Chop chocolate into ½” pieces. Put in saucepan with butter and cook over low heat until melted. Let this cool until it’s room temperature. While it’s cooling, beat together eggs, vanilla, salt, and sugar, using an electric mixer at full blast. It should be thick enough to form little crests, more like waves than dunes. Gently mix with chocolate mixture but don’t overdo it. Pour into darling little ramekins that you’ve buttered generously. Bake for about 20 minutes. Be sure to test the mini-cakes for doneness by putting a fork in them. If the fork comes out clean, it’s time to take them out of the oven and serve them warm with vanilla ice cream. Actually, you baked the little cake-lets way too long and they’ve turned into little hockey pucks. You’ll know you’ve failed when your small children only pick at them, and/or try to lever them out of the ramekins and hide them under a napkin.
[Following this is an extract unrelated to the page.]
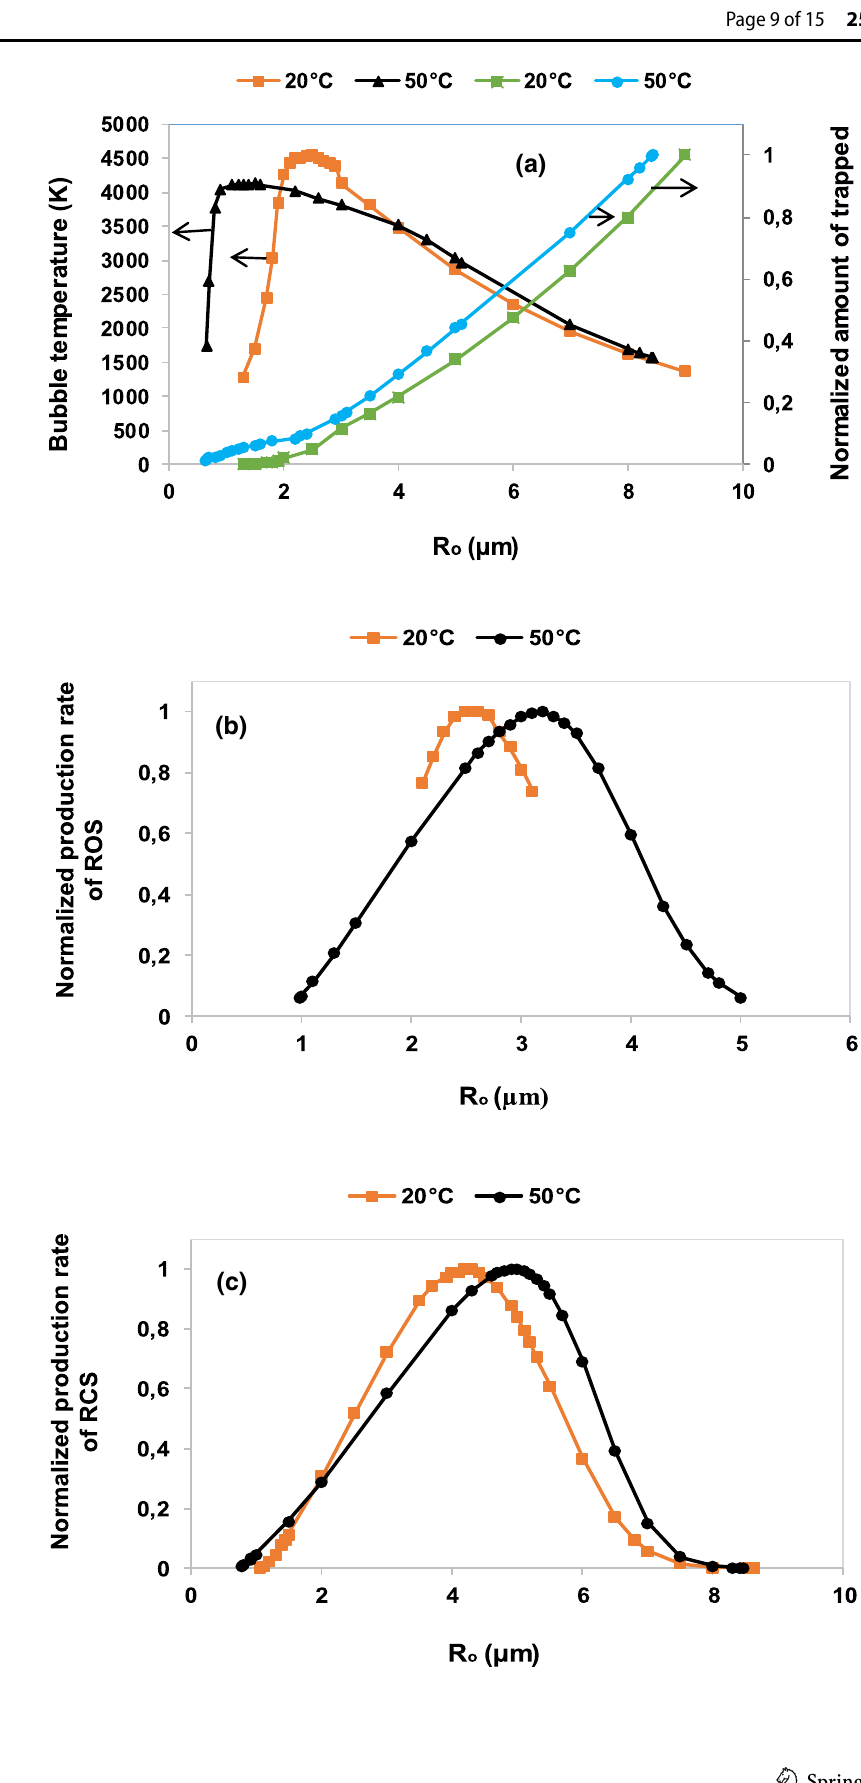
Fig. 3 a Evolution of water vapor amount and the maxi- mum bubble temperature at the collapse for an argon bubble (0 mM of CCl 4 in solution) as a function of ambient bubble radius ( R 0 ) for two liquid tem- peratures (20 and 50 °C). b Nor- malized production rate of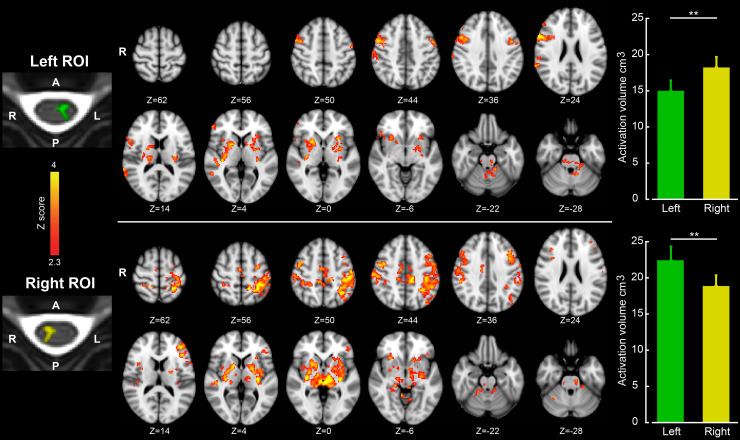
The spinal hemicords are preferentially connected to the contralateral cerebral cortex at rest.The left column shows the location of spinal ROIs, and on the right their associated brain functional connectivity maps are presented. As shown, the left (top row) and right (bottom row) spinal ROIs are mostly correlated with the right and left cerebral cortex, respectively. Color-coded activation maps indicate z-score values and are corrected for multiple comparisons using GRF, p < 0.05; Z-coordinates report MNI space. Bar plots show the average activation volume in the left (green) and right (yellow) brain hemispheres correlated to the left spinal ROI (top panel) and right spinal ROI (bottom panel). As shown, the left spinal ROI is correlated with a larger volume in the right brain hemisphere (**p < 0.01), while the right spinal ROI is correlated with a larger volume in the left brain hemisphere (**p < 0.01). Error bars represent SEM. The numerical data used in this figure are included in S1 Data. GRF, Gaussian random field; MNI, Montreal Neurological Institute; ROI, region of interest.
After a reasonable period of mourning—perhaps a week is enough since pandemic time crawls by so slowly—try again with a whole new batch of ingredients. This time, take the little cakes out of the oven a lot earlier, so they are almost still a liquid. They should jiggle just a little. Again, serve them warm. Now they’re underdone but you’ve already added the ice cream so it’s a little late to put them back in the oven. Instead, drizzle them with 2-3 tbsp of brandy or liqueur, and then drink a large tumbler of it, neat. See? Your stupid cake is getting better already. Next, leave your rapidly puddling dessert on the table, abandon your family sitting there, take the bottle of brandy or liqueur with you to the living room, and binge-watch Tiger King. There. Now you’re sheltering in place!